> Extracted material:
------------------------------------------------

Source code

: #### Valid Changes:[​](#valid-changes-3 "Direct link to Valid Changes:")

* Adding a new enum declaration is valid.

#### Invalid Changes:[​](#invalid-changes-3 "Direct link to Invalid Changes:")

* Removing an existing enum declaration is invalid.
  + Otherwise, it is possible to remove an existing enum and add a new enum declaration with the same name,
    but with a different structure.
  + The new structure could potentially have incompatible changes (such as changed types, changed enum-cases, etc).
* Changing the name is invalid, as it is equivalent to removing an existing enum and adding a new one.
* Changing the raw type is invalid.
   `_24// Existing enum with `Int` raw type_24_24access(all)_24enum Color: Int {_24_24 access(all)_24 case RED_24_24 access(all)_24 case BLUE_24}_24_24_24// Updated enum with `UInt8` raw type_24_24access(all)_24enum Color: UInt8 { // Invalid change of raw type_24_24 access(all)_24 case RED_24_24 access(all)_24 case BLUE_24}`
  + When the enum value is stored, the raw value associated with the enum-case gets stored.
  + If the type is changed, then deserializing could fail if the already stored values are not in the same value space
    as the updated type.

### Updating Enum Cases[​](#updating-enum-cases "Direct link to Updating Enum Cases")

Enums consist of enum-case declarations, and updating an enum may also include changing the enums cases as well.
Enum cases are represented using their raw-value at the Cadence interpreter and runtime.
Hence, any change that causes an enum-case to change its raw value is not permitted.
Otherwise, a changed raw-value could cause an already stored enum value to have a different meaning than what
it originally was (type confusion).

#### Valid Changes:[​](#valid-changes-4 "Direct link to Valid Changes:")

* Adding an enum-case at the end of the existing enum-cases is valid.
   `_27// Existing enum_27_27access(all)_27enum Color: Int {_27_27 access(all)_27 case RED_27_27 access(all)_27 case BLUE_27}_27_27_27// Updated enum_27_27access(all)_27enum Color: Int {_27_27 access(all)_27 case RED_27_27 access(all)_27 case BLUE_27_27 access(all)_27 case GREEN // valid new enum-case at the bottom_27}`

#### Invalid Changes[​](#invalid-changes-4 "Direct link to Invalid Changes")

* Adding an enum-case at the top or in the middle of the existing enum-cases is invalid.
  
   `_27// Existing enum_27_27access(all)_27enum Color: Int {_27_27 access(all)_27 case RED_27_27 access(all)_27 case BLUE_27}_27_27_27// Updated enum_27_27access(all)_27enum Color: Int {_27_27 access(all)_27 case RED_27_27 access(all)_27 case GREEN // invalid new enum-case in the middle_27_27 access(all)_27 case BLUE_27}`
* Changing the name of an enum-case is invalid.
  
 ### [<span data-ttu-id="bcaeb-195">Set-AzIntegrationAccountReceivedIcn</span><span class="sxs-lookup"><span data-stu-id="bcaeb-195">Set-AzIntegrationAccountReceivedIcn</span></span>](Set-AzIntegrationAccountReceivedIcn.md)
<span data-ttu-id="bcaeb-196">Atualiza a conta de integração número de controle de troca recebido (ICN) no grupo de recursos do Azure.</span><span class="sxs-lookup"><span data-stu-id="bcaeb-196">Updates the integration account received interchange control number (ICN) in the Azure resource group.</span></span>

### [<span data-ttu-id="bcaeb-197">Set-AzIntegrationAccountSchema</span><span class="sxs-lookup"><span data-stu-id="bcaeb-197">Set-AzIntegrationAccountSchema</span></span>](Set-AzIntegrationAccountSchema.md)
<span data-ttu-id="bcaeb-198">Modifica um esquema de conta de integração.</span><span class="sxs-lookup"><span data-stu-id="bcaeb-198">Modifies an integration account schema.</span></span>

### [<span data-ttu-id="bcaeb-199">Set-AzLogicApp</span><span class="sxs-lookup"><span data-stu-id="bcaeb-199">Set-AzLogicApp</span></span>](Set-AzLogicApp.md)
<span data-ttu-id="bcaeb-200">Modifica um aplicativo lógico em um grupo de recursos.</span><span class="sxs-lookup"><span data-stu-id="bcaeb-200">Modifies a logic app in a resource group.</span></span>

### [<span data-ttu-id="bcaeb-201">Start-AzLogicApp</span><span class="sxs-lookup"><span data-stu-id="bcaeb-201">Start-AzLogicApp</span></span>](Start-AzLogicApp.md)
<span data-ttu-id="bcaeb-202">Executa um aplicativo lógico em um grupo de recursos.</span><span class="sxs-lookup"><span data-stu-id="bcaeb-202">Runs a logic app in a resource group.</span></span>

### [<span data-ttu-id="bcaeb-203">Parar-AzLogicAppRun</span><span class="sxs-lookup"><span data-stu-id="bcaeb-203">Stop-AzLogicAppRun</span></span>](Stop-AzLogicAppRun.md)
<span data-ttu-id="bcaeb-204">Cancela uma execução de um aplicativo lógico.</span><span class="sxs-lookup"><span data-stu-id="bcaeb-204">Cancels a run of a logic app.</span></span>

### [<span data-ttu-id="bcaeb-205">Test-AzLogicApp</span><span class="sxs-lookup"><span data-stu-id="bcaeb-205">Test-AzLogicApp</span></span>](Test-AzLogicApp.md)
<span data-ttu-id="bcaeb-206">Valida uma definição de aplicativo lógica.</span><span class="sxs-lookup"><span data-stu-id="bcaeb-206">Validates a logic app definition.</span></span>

------------------------------------------------

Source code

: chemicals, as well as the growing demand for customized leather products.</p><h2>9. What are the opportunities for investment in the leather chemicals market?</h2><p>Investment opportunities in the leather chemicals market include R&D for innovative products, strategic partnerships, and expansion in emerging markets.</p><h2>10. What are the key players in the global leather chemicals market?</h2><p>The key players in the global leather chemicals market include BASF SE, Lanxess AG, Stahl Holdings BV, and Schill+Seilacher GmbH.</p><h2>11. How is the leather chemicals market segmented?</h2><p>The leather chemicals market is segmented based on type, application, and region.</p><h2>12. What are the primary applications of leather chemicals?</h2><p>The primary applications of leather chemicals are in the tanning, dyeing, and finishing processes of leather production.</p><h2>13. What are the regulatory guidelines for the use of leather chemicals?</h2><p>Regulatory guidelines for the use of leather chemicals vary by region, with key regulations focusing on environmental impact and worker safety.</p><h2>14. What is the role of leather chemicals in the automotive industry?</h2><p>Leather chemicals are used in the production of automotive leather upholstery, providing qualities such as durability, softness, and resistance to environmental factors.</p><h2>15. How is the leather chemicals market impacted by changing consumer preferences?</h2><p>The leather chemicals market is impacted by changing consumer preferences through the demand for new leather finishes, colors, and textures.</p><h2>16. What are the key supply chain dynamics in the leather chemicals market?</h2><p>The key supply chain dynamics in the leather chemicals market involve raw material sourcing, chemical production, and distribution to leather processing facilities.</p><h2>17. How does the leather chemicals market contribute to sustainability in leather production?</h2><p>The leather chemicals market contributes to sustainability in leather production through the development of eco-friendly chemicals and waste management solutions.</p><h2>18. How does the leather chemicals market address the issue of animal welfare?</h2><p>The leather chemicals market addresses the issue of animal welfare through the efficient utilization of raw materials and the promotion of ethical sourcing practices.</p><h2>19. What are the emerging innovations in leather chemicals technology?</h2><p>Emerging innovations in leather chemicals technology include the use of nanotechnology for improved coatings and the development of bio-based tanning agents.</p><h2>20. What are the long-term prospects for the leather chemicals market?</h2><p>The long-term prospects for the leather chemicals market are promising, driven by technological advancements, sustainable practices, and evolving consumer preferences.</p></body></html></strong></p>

------------------------------------------------

> About this exercise: Filter the data above, keeping only lines that include the string "changed".

> Answer section:
  + The new structure could potentially have incompatible changes (such as changed types, changed enum-cases, etc).
  + If the type is changed, then deserializing could fail if the already stored values are not in the same value space
Otherwise, a changed raw-value could cause an already stored enum value to have a different meaning than what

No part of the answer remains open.